98th ESA Annual Meeting (August 4 -- 9, 2013)

COS 33-6 - Stochastic variable selection methods for ecological data

Tuesday, August 6, 2013: 9:50 AM
M101A, Minneapolis Convention Center
Brian Clough, Ecology & Evolution, Rutgers University, New Brunswick, NJ and Ed Green, Dept. of Ecology, Evolution, & Natural Resources, Rutgers University, New Brunswick, NJ
Background/Question/Methods

Increasingly ecologists are analyzing multivariate datasets where it is desirable to select a suitable subset of covariates from many variables. In the ecological literature, the typical approaches to this problem are stepwise regression and model comparison using information criterion. However, stepwise regression is prone to biased parameter estimates and reproducibility issues, while the latter is impractical for a large number of candidate models. Stochastic variable selection (SVS) methods, which rely on posterior probabilities computed from Markov chain Monte Carlo (MCMC) samples, have gained popularity in the statistical literature. Our objective was to compare the predictive performance of several SVS methods on four ecological datasets. The methods we considered are: ‘spike and slab’ variable selection (SSVS), Gibbs variable selection (GVS), Bayesian lasso regression (BLR), and ‘reversible jump’ MCMC (RJMCMC). We also selected variables with the deviance information criterion (DIC) to compare with a traditional method.  For each dataset, we held out 25% of the observations for validation and applied each routine to the remaining data. We applied model averaging using Occam’s window to predict values of the response variable for the validation data, and compared performance by computing root mean squared prediction error (RMSPE) for each of the variable selection methods.

Results/Conclusions

Our preliminary results suggest that our approach, variable selection based on posterior probability of inclusion followed by model averaging of the ‘best’ subset of models, reduces RMSPE by approximately 15% when compared to a routine that selects a single best model using DIC. When compared to model averaging using DIC, the results are mixed. RJMCMC and BLR perform as well or slightly better for all datasets, while SSVS and GVS perform better for some datasets and worse for others. The latter two methods require careful tuning of pseudo-priors to ensure full visitation of the model space, which likely explains these results. However, all of these methods facilitate the consideration of all possible models, while variable selection with DIC is only practical for datasets with few covariates.
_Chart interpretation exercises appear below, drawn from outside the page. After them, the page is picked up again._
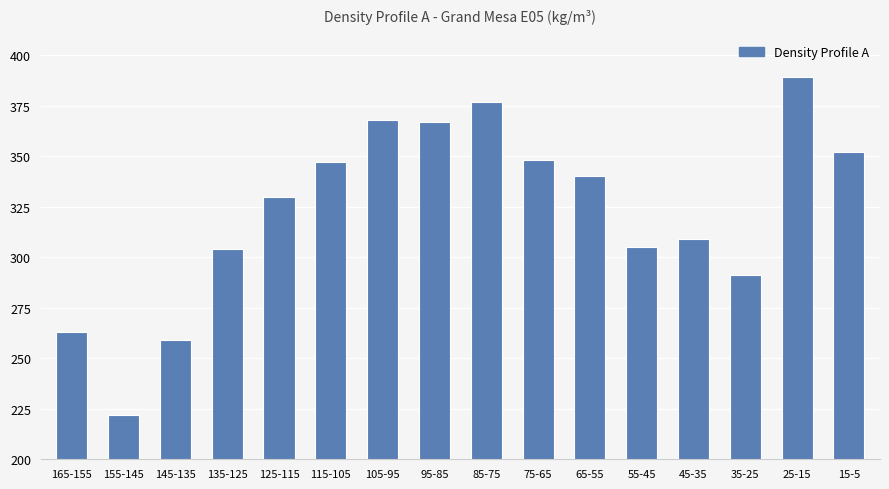

What is the greatest value displayed?

389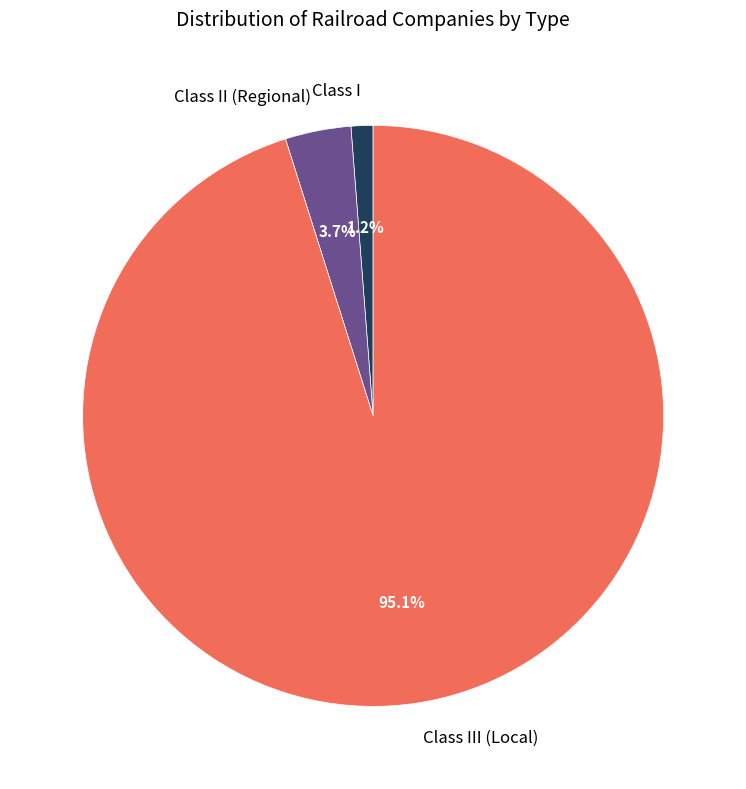

Is it true that Class I is 10% of the pie?

False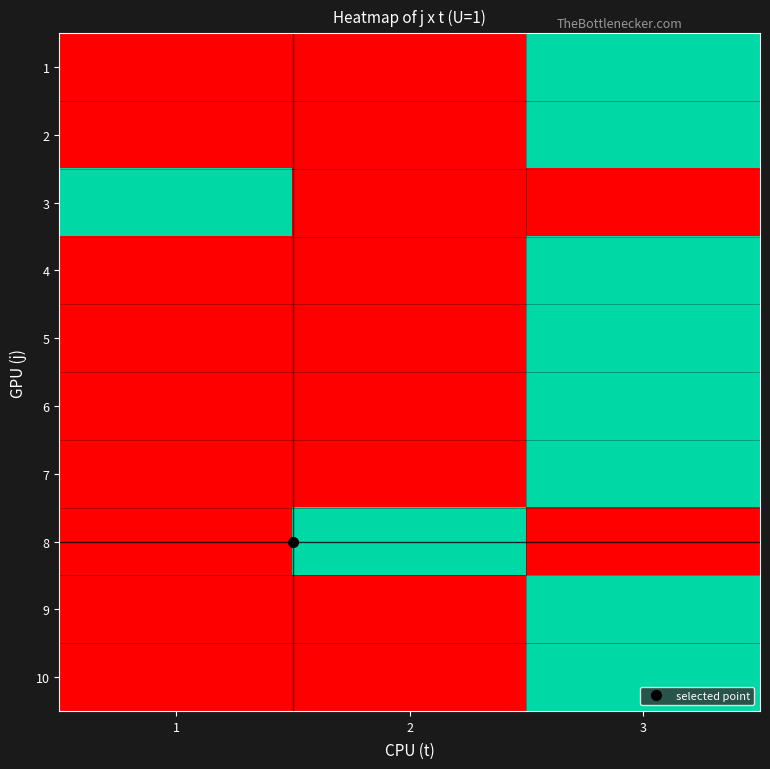

Reading left to right, transcribe all the data shown in this chart.

1: 1=0	2=0	3=1
2: 1=0	2=0	3=1
3: 1=1	2=0	3=0
4: 1=0	2=0	3=1
5: 1=0	2=0	3=1
6: 1=0	2=0	3=1
7: 1=0	2=0	3=1
8: 1=0	2=1	3=0
9: 1=0	2=0	3=1
10: 1=0	2=0	3=1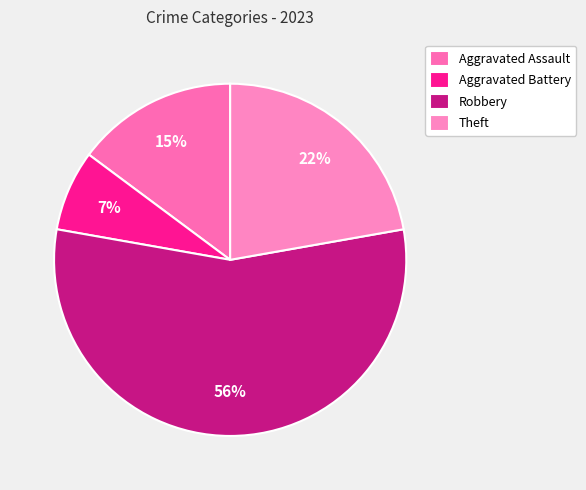

Which slice is the smallest?

Aggravated Battery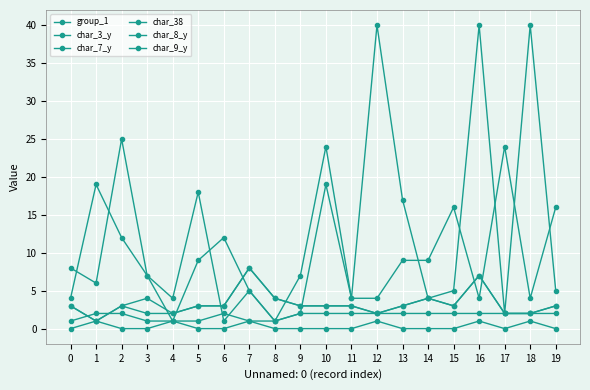

Which series has the largest range (max minus min)?

char_3_y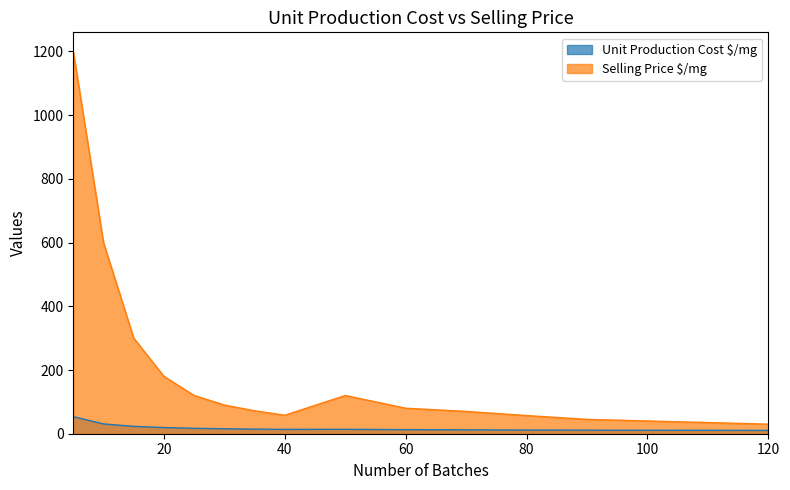

What is the difference between the highest and lowest values at 100?

29.1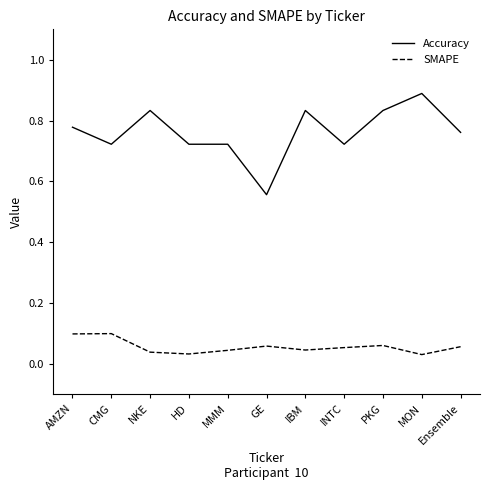

Which series has the widest spread of values?

Accuracy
SVS allows for simultaneous testing of many variables, possesses natural penalties for model complexity, and avoids the bias associated with stepwise procedures. Further, these methods can be easily implemented with widely used software such as OpenBUGS or JAGS. We conclude that variable selection based on posterior probability, particularly using the reversible jump algorithm or lasso minimization functions, provides an appealing alternative to traditional methods and merits consideration by ecologists working with large, multivariate datasets.